Your task
The answer must be every line of the records below that holds the word "base".

Records for processing
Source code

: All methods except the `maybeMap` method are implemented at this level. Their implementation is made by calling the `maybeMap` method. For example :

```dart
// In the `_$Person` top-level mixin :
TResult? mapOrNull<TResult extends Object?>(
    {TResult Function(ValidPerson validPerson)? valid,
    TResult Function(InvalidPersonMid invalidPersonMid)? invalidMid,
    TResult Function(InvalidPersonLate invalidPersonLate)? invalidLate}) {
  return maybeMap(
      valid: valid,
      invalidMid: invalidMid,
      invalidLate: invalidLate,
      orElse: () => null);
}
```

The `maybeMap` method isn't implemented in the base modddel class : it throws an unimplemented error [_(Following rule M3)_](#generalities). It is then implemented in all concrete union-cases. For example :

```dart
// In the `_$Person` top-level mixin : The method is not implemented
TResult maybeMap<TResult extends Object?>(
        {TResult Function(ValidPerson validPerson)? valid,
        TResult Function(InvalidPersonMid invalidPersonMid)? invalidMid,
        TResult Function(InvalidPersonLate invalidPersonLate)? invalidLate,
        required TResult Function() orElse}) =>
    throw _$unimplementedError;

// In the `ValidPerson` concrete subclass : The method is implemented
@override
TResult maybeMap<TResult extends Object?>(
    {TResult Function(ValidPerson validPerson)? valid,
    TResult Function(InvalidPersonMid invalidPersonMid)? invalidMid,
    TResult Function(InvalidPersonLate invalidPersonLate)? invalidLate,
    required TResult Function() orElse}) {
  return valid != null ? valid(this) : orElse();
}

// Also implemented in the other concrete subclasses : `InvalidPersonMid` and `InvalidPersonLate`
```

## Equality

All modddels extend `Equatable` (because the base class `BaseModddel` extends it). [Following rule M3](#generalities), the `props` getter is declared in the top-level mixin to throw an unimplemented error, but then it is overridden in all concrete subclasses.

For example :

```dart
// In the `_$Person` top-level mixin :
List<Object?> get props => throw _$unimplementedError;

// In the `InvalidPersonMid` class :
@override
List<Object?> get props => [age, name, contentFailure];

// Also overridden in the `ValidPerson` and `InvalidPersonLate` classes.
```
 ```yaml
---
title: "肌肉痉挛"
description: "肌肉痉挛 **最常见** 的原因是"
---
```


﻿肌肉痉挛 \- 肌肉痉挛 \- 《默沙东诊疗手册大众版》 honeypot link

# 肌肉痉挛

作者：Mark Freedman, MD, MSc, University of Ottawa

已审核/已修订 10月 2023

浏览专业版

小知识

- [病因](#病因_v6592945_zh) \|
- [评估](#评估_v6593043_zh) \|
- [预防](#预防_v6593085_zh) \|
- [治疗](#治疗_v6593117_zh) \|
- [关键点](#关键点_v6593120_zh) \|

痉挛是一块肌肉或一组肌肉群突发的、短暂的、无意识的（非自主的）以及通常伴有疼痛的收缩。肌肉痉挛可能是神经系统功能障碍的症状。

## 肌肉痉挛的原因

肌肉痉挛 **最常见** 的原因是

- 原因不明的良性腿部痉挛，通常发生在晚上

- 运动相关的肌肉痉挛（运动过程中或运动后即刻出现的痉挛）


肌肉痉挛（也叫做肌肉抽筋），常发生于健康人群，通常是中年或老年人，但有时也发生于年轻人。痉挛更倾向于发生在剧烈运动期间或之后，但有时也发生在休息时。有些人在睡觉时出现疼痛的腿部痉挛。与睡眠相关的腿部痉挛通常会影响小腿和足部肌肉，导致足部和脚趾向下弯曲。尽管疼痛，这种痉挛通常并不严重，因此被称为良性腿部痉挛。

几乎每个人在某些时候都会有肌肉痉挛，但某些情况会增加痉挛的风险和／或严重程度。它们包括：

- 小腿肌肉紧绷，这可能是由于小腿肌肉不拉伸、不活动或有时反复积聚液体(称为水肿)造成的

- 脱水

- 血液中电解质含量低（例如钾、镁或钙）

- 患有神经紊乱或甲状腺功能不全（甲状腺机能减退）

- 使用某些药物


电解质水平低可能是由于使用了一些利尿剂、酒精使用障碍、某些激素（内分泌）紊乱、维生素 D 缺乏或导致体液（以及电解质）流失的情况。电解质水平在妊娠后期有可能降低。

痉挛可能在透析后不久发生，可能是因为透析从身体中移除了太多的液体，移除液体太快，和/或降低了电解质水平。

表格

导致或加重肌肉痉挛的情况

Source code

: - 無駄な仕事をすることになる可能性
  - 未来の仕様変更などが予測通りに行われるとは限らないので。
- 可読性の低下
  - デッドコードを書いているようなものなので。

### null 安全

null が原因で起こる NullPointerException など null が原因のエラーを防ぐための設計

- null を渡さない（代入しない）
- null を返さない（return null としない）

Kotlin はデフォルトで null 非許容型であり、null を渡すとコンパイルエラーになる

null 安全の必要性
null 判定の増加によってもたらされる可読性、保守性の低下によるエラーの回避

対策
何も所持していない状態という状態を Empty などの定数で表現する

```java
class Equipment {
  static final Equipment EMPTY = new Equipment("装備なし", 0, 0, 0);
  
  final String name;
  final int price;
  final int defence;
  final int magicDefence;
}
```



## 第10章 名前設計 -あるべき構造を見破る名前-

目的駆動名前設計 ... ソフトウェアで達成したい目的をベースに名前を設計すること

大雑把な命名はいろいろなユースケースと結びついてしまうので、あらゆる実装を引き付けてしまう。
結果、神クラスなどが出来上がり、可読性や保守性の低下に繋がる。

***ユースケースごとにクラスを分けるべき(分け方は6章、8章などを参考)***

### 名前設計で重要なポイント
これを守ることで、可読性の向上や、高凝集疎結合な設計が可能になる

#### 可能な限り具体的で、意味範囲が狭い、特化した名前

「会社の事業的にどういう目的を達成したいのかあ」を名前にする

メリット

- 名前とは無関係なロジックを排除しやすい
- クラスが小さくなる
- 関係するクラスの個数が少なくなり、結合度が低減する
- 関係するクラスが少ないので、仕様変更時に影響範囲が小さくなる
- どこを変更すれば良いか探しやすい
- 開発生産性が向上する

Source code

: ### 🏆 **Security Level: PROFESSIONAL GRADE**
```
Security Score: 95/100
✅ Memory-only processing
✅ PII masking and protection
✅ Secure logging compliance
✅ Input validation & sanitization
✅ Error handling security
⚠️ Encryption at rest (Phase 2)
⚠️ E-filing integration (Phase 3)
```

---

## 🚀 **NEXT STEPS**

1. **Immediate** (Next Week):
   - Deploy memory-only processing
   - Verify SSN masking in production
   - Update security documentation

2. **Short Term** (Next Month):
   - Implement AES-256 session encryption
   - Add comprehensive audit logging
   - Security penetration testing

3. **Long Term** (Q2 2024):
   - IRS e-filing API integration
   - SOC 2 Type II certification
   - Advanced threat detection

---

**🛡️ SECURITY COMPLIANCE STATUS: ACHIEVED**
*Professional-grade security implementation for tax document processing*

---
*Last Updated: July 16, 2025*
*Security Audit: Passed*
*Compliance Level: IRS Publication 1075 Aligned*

Response
The `maybeMap` method isn't implemented in the base modddel class : it throws an unimplemented error [_(Following rule M3)_](#generalities). It is then implemented in all concrete union-cases. For example :
All modddels extend `Equatable` (because the base class `BaseModddel` extends it). [Following rule M3](#generalities), the `props` getter is declared in the top-level mixin to throw an unimplemented error, but then it is overridden in all concrete subclasses.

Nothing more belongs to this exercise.